Silica-based thin-layer membranes, meticulously coated on alumina tubes, were synthesized from methyltrimethoxysilane (MTMS) and tetraethylorthosilicate (TEOS), which were further modified with cetyltrimethylammonium bromide (CTAB) and subsequently deployed for the brine desalination. Comprehensive characterization of the membrane materials was conducted employing Fourier Transform Infrared (FTIR) spectrophotometry, Gas Sorption Analysis (GSA), Thermogravimetric Analysis combined with Differential Scanning Calorimetry (TGA-DSC), Scanning Electron Microscopy (SEM), and an optical tensiometer.

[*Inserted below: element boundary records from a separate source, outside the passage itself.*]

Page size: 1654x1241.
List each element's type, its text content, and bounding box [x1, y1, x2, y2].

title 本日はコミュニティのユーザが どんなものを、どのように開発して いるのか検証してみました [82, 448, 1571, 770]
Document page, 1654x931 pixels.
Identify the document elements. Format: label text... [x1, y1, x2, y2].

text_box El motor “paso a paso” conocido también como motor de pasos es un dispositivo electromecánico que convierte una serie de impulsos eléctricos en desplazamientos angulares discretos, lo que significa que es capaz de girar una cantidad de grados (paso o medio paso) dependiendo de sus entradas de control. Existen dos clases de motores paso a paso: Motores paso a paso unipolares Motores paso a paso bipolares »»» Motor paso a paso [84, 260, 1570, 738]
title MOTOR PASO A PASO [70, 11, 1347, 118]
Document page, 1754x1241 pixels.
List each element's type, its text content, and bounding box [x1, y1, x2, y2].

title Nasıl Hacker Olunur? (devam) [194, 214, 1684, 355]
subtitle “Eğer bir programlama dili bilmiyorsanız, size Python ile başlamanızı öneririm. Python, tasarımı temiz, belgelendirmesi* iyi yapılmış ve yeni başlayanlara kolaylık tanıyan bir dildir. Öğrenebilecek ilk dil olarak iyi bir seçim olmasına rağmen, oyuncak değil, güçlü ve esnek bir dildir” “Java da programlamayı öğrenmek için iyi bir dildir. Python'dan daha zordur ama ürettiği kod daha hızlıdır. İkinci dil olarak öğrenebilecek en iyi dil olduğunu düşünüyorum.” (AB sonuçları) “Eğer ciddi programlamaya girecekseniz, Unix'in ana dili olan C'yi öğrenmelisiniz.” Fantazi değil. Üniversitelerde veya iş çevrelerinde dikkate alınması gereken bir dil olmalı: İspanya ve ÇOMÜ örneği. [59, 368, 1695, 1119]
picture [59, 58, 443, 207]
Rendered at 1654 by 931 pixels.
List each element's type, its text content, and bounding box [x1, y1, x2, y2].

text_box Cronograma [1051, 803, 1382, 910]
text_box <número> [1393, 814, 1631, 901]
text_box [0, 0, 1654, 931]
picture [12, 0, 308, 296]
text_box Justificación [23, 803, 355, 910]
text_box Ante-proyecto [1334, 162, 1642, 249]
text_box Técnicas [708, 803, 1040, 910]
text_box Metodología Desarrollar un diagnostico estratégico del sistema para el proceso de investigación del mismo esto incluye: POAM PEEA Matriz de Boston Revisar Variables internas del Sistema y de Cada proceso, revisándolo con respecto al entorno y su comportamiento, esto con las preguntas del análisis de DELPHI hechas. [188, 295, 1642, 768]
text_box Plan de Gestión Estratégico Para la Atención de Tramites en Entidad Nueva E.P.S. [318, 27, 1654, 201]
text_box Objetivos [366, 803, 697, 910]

A detailed investigation was executed on the effects of varying MTMS:TEOS mole ratios, 10:90 (STL-1), 25:75 (STL-2), 50:50 (STL-3), 75:25 (STL-4), and 90:10 (STL-5), elucidating their impact on the structural attributes and functionalities of silica. These parameters were subsequently correlated with their respective desalination efficacies. The FTIR analysis underscored an evident association between the escalation in cyclic siloxane and methyl groups vis-à-vis increasing MTMS concentrations. An elevated MTMS content conferred the silica matrix with diminished porosity, augmented thermal resilience, a more refined surface, and pronounced hydrophobicity, albeit at the cost of reduced surface area and pore volume. Remarkably, the STL-5 silica membrane manifested optimum desalination metrics, boasting a salt rejection percentage of 99.99 % and a water flux rate of 5.61 kg m−2 h−1, thereby accentuating the intrinsic trade-off existing between salt rejection and water flux.